The room in Galerie Kuzebauch invokes a sort of mythical ice kingdom. Simultaneously, the ice-colored objects whisper stories of times past. For example the reliquary style sculpture entitled David and Golias, depicting a biblical fight between two mouses. Details again, with an emphasis on the minute and seemingly invisible, to divert the viewers in the right direction. Both personal and mythical, the stories these artworks tell are employing the fictions we tell ourselves: Irony, humour, but also an inner sanctity and patience. One feels a certain timid nostalgia. Within these objects frozen in time, one simply steps away from the frames of human temporality and enters an intermission: the past is the present, the fictional is always already the real. Nothing is easy or straightforward with these shards of a distant past, retold through many generations.

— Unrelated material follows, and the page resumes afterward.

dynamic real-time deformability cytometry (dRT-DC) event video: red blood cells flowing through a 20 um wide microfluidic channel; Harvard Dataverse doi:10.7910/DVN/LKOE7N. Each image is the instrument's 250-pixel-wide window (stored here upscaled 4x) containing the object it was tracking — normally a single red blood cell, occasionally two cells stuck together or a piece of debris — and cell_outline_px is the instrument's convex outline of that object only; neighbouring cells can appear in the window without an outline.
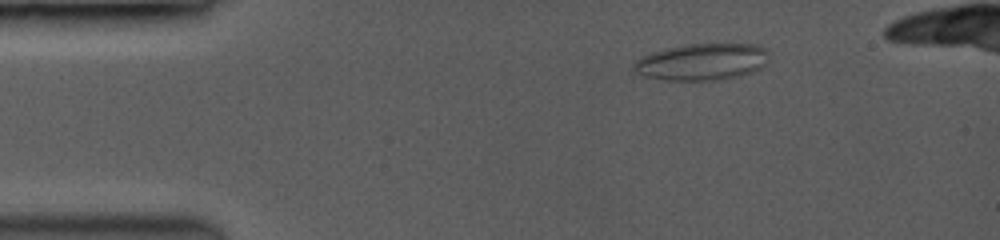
{"species": "common noctule bat (a hibernating species)", "species_latin": "Nyctalus noctula", "temperature_condition": "room temperature", "stored_images_in_passage": 4, "camera_frame_rate_fps": 3500, "um_per_image_px": 0.085, "animal": {"sex": "female", "body_mass_g": 19.0, "forearm_length_mm": 53.3}, "frame": {"image": 1, "passage_image": 1, "time_ms": 0.0, "image_size_px": [1000, 240], "cell_outline_px": [[764, 52], [756, 68], [748, 72], [732, 76], [704, 80], [672, 80], [648, 76], [636, 72], [636, 64], [644, 56], [656, 52], [672, 48], [696, 44], [748, 44], [764, 48]], "centroid_in_image_um": [59.58, 5.25], "position_along_channel_um": 25.4, "area_um2": 26.53}}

Together with the Cabinet of Curiosities exhibition, Alena Matějka opened a new retrospective at the Portheimka Museum of Glass in Prague. Entitled Omnia Mea, it offers a larger array of works, even if a little bit less focused. Omnia Mea explores, together with glass, Matějka’s different material and technical approaches to sculpture. Helena Musilová, the curator of this exhbition, agrees that the works are often on the intersection of past, forgotten customs and the visceral and personal present. “Matějka’s work combine inspiration from nature, myths, and in general the stories of human civilization; somehow inevitably, it includes everyday life, family affairs, friends and the small events that simply happen."
Cabinet of Curiosities at Galerie Kuzebauch is currently closed due to government restrictions. A 3D scan of the space, together with a complete profile of the works on Artsy, is available through 26/2 2021.